Sparse Gaussian processes for stochastic differential equations

Abstract

Dynamical systems present in the real world are often well represented using stochastic differential equations (SDEs) incorporating the sources of stochasticity. With the recent advances in machine learning (ML), research has been done to develop algorithms to learn SDEs based on observations of dynamical systems.

The thesis frames the SDE learning problem as an inference problem and aims to maximize the marginal likelihood of the observations in a joint model of the unobserved paths and the observations through an observation model. As this problem is intractable, a variational approximate inference algorithm is employed to maximize a lower bound to the log marginal likelihood instead of the original objective. In the variational framework, Gaussian processes (GPs) have been used as approximate posterior over paths. However, the resulting algorithms require fine discretization of the time horizon resulting in high complexity.
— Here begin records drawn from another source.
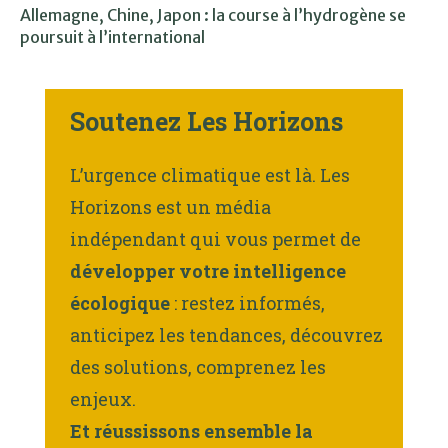
Allemagne, Chine, Japon : la course à l’hydrogène se
poursuit à l’international
Soutenez Les Horizons
L’urgence climatique est là. Les
Horizons est un média
indépendant qui vous permet de
développer votre intelligence
écologique
: restez informés,
anticipez les tendances, découvrez
des solutions, comprenez les
enjeux.
Et réussissons ensemble la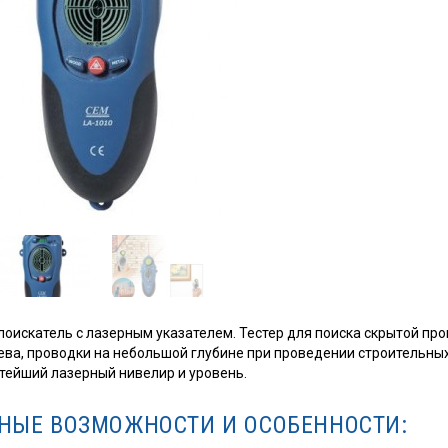
лоискатель с лазерным указателем. Тестер для поиска скрытой п
ева, проводки на небольшой глубине при проведении строительны
тейший лазерный нивелир и уровень.
НЫЕ ВОЗМОЖНОСТИ И ОСОБЕННОСТИ: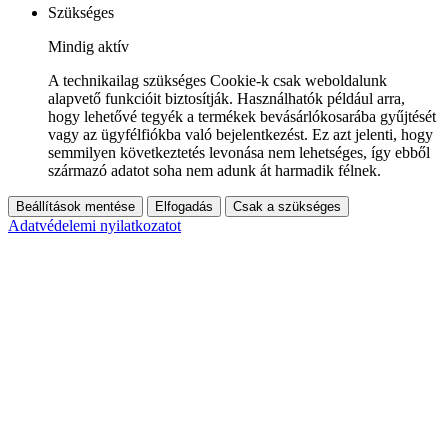
Szükséges
Mindig aktív
A technikailag szükséges Cookie-k csak weboldalunk
alapvető funkcióit biztosítják. Használhatók például arra,
hogy lehetővé tegyék a termékek bevásárlókosarába gyűjtését
vagy az ügyfélfiókba való bejelentkezést. Ez azt jelenti, hogy
semmilyen következtetés levonása nem lehetséges, így ebből
származó adatot soha nem adunk át harmadik félnek.
Beállítások mentése
Elfogadás
Csak a szükséges
Adatvédelemi nyilatkozatot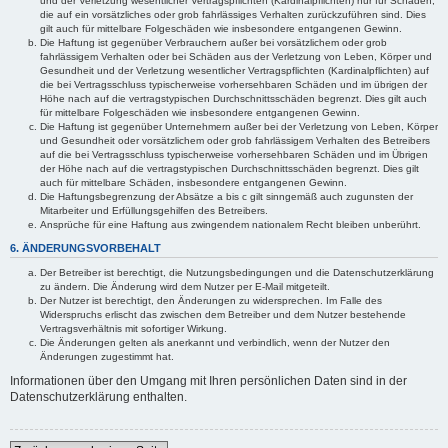
und der Verletzung wesentlicher Vertragspflichten (Kardinalpflichten) nur für Schäden,
die auf ein vorsätzliches oder grob fahrlässiges Verhalten zurückzuführen sind. Dies
gilt auch für mittelbare Folgeschäden wie insbesondere entgangenen Gewinn.
Die Haftung ist gegenüber Verbrauchern außer bei vorsätzlichem oder grob
fahrlässigem Verhalten oder bei Schäden aus der Verletzung von Leben, Körper und
Gesundheit und der Verletzung wesentlicher Vertragspflichten (Kardinalpflichten) auf
die bei Vertragsschluss typischerweise vorhersehbaren Schäden und im übrigen der
Höhe nach auf die vertragstypischen Durchschnittsschäden begrenzt. Dies gilt auch
für mittelbare Folgeschäden wie insbesondere entgangenen Gewinn.
Die Haftung ist gegenüber Unternehmern außer bei der Verletzung von Leben, Körper
und Gesundheit oder vorsätzlichem oder grob fahrlässigem Verhalten des Betreibers
auf die bei Vertragsschluss typischerweise vorhersehbaren Schäden und im Übrigen
der Höhe nach auf die vertragstypischen Durchschnittsschäden begrenzt. Dies gilt
auch für mittelbare Schäden, insbesondere entgangenen Gewinn.
Die Haftungsbegrenzung der Absätze a bis c gilt sinngemäß auch zugunsten der
Mitarbeiter und Erfüllungsgehilfen des Betreibers.
Ansprüche für eine Haftung aus zwingendem nationalem Recht bleiben unberührt.
6. ÄNDERUNGSVORBEHALT
Der Betreiber ist berechtigt, die Nutzungsbedingungen und die Datenschutzerklärung
zu ändern. Die Änderung wird dem Nutzer per E-Mail mitgeteilt.
Der Nutzer ist berechtigt, den Änderungen zu widersprechen. Im Falle des
Widerspruchs erlischt das zwischen dem Betreiber und dem Nutzer bestehende
Vertragsverhältnis mit sofortiger Wirkung.
Die Änderungen gelten als anerkannt und verbindlich, wenn der Nutzer den
Änderungen zugestimmt hat.
Informationen über den Umgang mit Ihren persönlichen Daten sind in der
Datenschutzerklärung enthalten.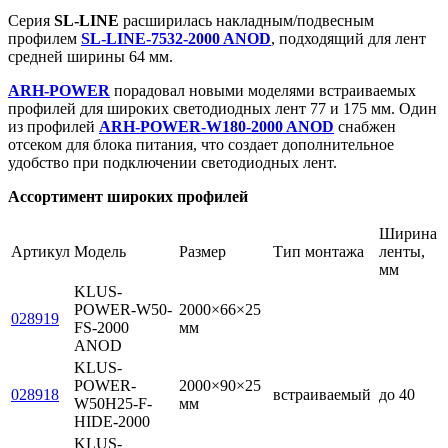
Серия
SL-LINE
расширилась накладным/подвесным
профилем
SL-LINE-7532-2000 ANOD
, подходящий для лент
средней ширины 64 мм.
ARH-POWER
порадовал новыми моделями встраиваемых
профилей для широких светодиодных лент 77 и 175 мм. Один
из профилей
ARH-POWER-W180-2000 ANOD
снабжен
отсеком для блока питания, что создает дополнительное
удобство при подключении светодиодных лент.
Ассортимент широких профилей
Ширина
Артикул
Модель
Размер
Тип монтажа
ленты,
мм
KLUS-
POWER-W50-
2000×66×25
028919
FS-2000
мм
ANOD
KLUS-
POWER-
2000×90×25
028918
встраиваемый
до 40
W50H25-F-
мм
HIDE-2000
KLUS-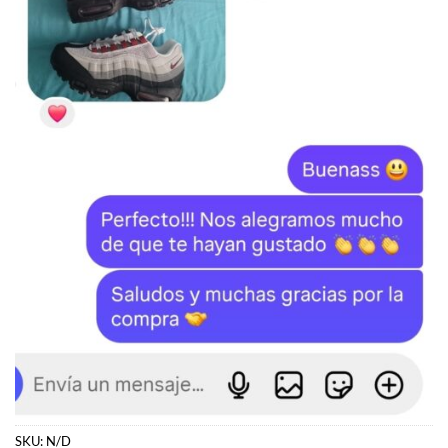
SKU:
N/D
Categorías:
Dunk
,
NIKE
,
ZAPATILLAS
Etiquetas:
Dunk
,
Nike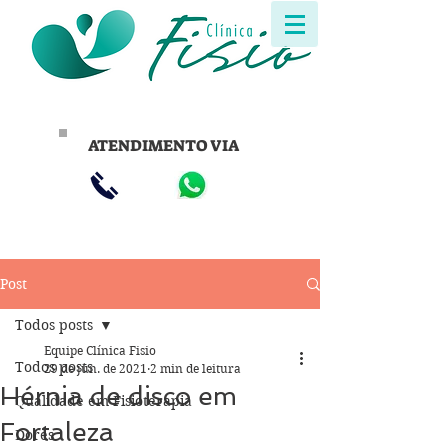
ATENDIMENTO VIA
Post
Todos posts
Equipe Clínica Fisio
Todos posts
29 de jun. de 2021
2 min de leitura
Hérnia de disco em
Qualidade em Fisioterapia
Fortaleza
Dores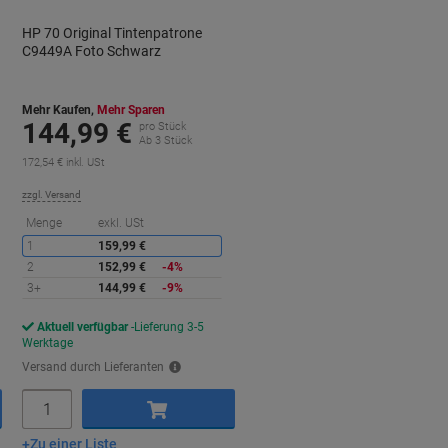
HP 70 Original Tintenpatrone
C9449A Foto Schwarz
Mehr Kaufen,
Mehr Sparen
144,99 €
pro Stück
Ab 3 Stück
172,54 € inkl. USt
zzgl. Versand
ie
Sie
Menge
exkl. USt
paren
sparen
1
159,99 €
2
152,99 €
-4%
3+
144,99 €
-9%
Aktuell verfügbar
Lieferung 3-5
Werktage
Versand durch Lieferanten
Menge
Zu einer Liste
In den Warenkorb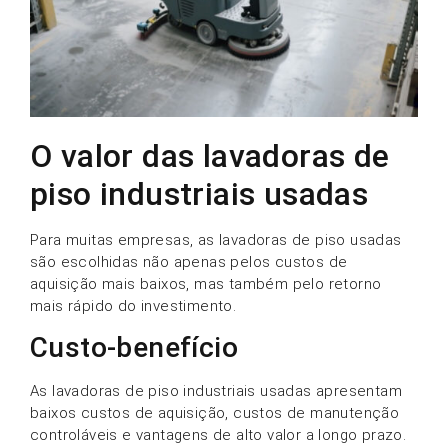
O valor das lavadoras de
piso industriais usadas
Para muitas empresas, as lavadoras de piso usadas
são escolhidas não apenas pelos custos de
aquisição mais baixos, mas também pelo retorno
mais rápido do investimento.
Custo-benefício
As lavadoras de piso industriais usadas apresentam
baixos custos de aquisição, custos de manutenção
controláveis e vantagens de alto valor a longo prazo.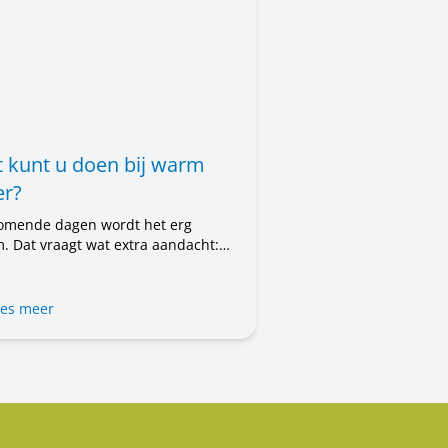
 kunt u doen bij warm
r?
omende dagen wordt het erg
. Dat vraagt wat extra aandacht:
 uzelf, voor uw woning en voor de
en om u heen. In dit bericht leest
t u kunt doen.
es meer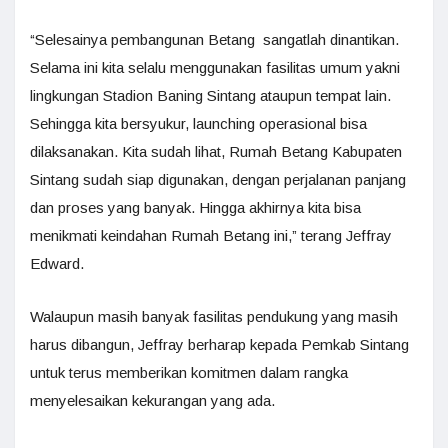
“Selesainya pembangunan Betang sangatlah dinantikan.
Selama ini kita selalu menggunakan fasilitas umum yakni
lingkungan Stadion Baning Sintang ataupun tempat lain.
Sehingga kita bersyukur, launching operasional bisa
dilaksanakan. Kita sudah lihat, Rumah Betang Kabupaten
Sintang sudah siap digunakan, dengan perjalanan panjang
dan proses yang banyak. Hingga akhirnya kita bisa
menikmati keindahan Rumah Betang ini,” terang Jeffray
Edward.
Walaupun masih banyak fasilitas pendukung yang masih
harus dibangun, Jeffray berharap kepada Pemkab Sintang
untuk terus memberikan komitmen dalam rangka
menyelesaikan kekurangan yang ada.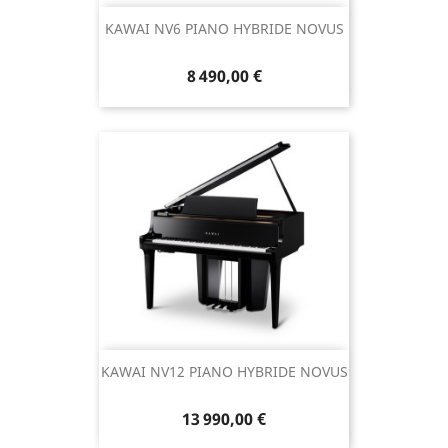
KAWAI NV6 PIANO HYBRIDE NOVUS
8 490,00 €
KAWAI NV12 PIANO HYBRIDE NOVUS
13 990,00 €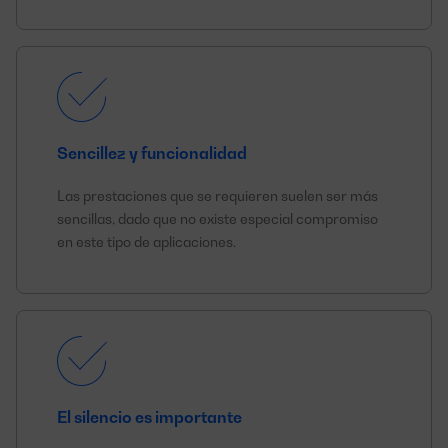
Sencillez y funcionalidad
Las prestaciones que se requieren suelen ser más
sencillas, dado que no existe especial compromiso
en este tipo de aplicaciones.
El silencio es importante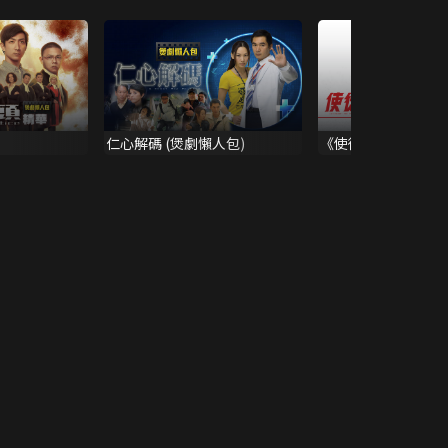
仁心解碼 (煲劇懶人包)
《使徒行者3》鄭淑
預告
The recent advances related to exploiting sparse structure in the GPs are explored in the thesis, and an alternate parameterization of the approximate distribution over paths using a sparse Markovian Gaussian process is proposed. The proposed method is efficient in storage and computation, allowing the usage of well-established optimizing algorithms such as natural gradient descent. The capability of the proposed method to learn the SDE from observations is showcased in the two experiments: the Ornstein–Uhlenbeck (OU) process and a double-well process.